WEDNESDAY, JULY 25: I received some bad news last night. A friend has breast cancer and has just received her first dose of chemotherapy following surgery. Horrible. I will include her in my prayers.
At around 15.30 I went for a run. I had begun to feel restless and worried about Madeleine. It was hot and hard work, but I felt better for having gone.
We returned at around 18.15—the children’s dinner and baths, our dinner.
(and the children’s once again!).
Madeleine, sweetheart, you are the most important thing, the only thing that matters. Words cannot describe how I feel about you nor how restless, tormented, alone, sad and incomplete I feel.

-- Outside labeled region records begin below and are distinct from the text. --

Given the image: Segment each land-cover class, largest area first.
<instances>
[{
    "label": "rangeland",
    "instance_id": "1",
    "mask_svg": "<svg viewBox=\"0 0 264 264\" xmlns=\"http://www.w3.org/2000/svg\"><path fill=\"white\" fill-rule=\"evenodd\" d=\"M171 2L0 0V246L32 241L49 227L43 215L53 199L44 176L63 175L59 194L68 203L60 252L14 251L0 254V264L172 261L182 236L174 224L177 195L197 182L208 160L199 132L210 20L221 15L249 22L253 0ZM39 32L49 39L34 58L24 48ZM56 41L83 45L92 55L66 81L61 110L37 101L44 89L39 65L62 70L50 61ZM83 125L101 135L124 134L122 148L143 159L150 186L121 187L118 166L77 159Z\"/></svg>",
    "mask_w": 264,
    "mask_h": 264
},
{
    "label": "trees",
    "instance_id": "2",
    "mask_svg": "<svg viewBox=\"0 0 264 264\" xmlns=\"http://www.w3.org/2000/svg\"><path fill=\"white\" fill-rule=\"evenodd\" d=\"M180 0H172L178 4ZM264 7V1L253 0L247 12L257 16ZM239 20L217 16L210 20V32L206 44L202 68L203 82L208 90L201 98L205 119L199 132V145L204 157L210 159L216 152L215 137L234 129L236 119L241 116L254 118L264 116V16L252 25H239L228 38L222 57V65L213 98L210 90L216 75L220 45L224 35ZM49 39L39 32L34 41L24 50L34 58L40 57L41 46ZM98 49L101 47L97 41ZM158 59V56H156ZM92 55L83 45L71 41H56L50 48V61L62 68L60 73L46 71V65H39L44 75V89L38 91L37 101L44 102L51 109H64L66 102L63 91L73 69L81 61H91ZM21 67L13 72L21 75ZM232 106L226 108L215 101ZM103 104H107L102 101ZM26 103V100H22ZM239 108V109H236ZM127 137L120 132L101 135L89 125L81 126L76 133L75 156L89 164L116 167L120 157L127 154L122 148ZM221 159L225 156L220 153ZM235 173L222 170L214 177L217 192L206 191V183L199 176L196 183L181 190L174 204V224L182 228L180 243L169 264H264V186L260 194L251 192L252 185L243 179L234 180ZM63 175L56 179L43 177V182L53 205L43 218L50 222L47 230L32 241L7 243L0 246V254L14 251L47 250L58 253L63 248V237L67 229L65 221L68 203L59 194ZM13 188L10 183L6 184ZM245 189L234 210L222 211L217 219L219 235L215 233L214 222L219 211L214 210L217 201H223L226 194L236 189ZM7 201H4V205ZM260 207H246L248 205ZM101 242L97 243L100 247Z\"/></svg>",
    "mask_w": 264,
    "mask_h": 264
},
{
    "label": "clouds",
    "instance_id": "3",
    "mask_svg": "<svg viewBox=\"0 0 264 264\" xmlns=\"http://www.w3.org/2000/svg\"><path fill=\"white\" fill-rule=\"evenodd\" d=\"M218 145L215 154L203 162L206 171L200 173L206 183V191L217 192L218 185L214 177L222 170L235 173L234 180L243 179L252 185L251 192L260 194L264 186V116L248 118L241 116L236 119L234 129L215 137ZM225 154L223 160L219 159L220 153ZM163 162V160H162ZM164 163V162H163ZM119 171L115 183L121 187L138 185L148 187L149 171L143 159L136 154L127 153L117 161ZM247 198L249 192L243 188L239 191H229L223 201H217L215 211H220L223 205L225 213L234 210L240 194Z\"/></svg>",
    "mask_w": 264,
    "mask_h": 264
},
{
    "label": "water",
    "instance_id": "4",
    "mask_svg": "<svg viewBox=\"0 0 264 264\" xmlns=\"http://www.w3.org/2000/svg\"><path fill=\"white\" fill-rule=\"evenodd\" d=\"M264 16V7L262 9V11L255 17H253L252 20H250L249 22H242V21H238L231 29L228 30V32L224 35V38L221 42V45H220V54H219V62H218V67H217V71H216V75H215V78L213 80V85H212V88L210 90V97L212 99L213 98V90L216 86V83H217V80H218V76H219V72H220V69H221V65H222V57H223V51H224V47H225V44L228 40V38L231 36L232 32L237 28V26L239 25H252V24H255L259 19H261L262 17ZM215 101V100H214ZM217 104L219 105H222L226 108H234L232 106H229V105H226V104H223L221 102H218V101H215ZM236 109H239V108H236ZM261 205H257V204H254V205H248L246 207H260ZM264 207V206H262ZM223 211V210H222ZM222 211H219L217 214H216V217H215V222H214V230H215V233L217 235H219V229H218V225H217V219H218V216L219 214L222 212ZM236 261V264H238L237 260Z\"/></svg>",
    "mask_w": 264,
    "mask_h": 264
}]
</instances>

I will continue to hope and pray that you come back to us soon but I don’t want to think about how good it would be to feel something like that—not yet, at least.
I love you so, so much darling. I remember sitting watching you through the glass window when you were having your swimming lessons on a Saturday morning. There you were with your yellow swimsuit, ever so pretty and you were smiling and waving at me, and the tears rolled down my face!
I was and am still so proud of you, Madeleine, and my love for you is never-ending. I can’t stop saying how much I love you dearly. I’m going to try and stay strong for you and you have to do the same. You know we love you and we are going to keep going until we find you again.
All my love, Madeleine. Night, night. Sleep well. May God protect you. XXXXX.